The modulus buffer is RSA_MAX_KEY_LENGTH (512) bytes in length, and in all locations where get_rsa_public_key() is called, the public_key structure is declared on the stack. Because the Zephyr build config used by Tektagon does not define CONFIG_STACK_CANARIES, such a stack-based memory corruption vulnerability would be highly exploitable. 

Conclusion

These two vulnerabilities were extremely shallow, and I discovered them both in the same afternoon after first pulling the source code from GitHub. I am fairly certain that other vulnerabilities exist in this code.  

(As an aside, you might also be interested to know that Tektagon is based on the Zephyr RTOS, for which we published a research report a few years back, highlighting numerous vulnerabilities in both its implementation and design.) 

These bugs are great illustrations of how a “security feature” is not always a “secure feature”. Although PFR aims to improve platform security, it does so at the cost of introducing new attack surfaces. Bugs in these attack surfaces can be abused to achieve privilege escalation by the very same adversaries and threats that PFR is designed to defend against – that is, threats involving maliciously tampered SPI flash contents, and adversaries who have compromised a peripheral device and are seeking to pivot laterally to attack another device firmware. 

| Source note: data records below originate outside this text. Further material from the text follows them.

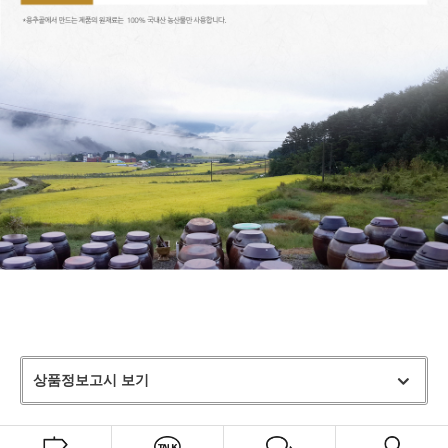
상품정보고시 보기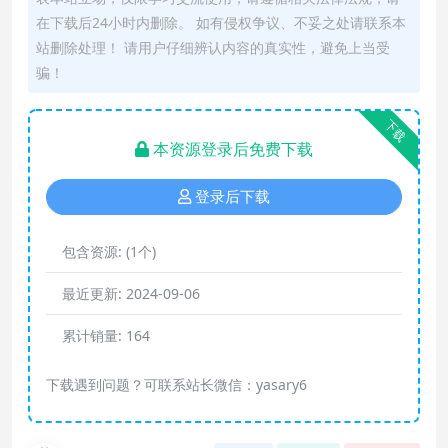
在下载后24小时内删除。 如有侵权争议、不妥之处请联系本
站删除处理！ 请用户仔细辨认内容的真实性，避免上当受
骗！
下载
本资源登录后免费下载
登录后下载
包含资源:
(1个)
最近更新:
2024-09-06
累计销量:
164
下载遇到问题？可联系站长微信：yasary6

Think carefully about the threat model of your products, and how adding new features and attack surfaces might affect your overall security posture. As always, we recommend you perform a full assessment of any third-party firmware components before they make it into your product. This is just as true for open source as it is for proprietary code bases, and in particular, new and untested components and technologies. 

As of April 6th 2023, these vulnerabilities were fixed in commit d6d935e. No CVEs were issued by AMI. 

Disclosure Timeline 

  • Oct 25, 2022 – Initial disclosure on GitHub. 
  • Nov 3, 2022 – Response from vendor indicating that fixes are in progress. 
  • Jan 6, 2023 – NCC Group requests an update. 
  • Jan 13, 2023 – Vendor communicated a plan to release fixes by end of January. 
  • Feb 10, 2023 – NCC Group requests an update. 
  • Feb 13, 2023 – Vendor revised plan to release fixes by end of February or early March. 
  • Mar 31, 2023 – NCC Group requests another update.
  • Apr 4, 2023 – Vendor indicates the next release is planned on or before the 2nd week of April.
  • Apr 6, 2023 – Commit d6d935e reorganizes the repo. It fixes vulnerability #1 but only partially fixes vulnerability #2.
  • May 2, 2023 – NCC Group reviewed above commit and provided detailed analysis of the unfixed issues.
  • May 5, 2023 – Vendor communicated that the remaining fixes will land by May 12th.
  • May 31, 2023 – NCC Group queried the status of the fixes.
  • July 25, 2023 – Vendor indicated that remaining unfixed functions are dead/unused code.
  • Aug 18, 2023 – NCC Group reviewed the code to confirm that the functions are unused.
  • Aug 23, 2023 – Publication of this advisory.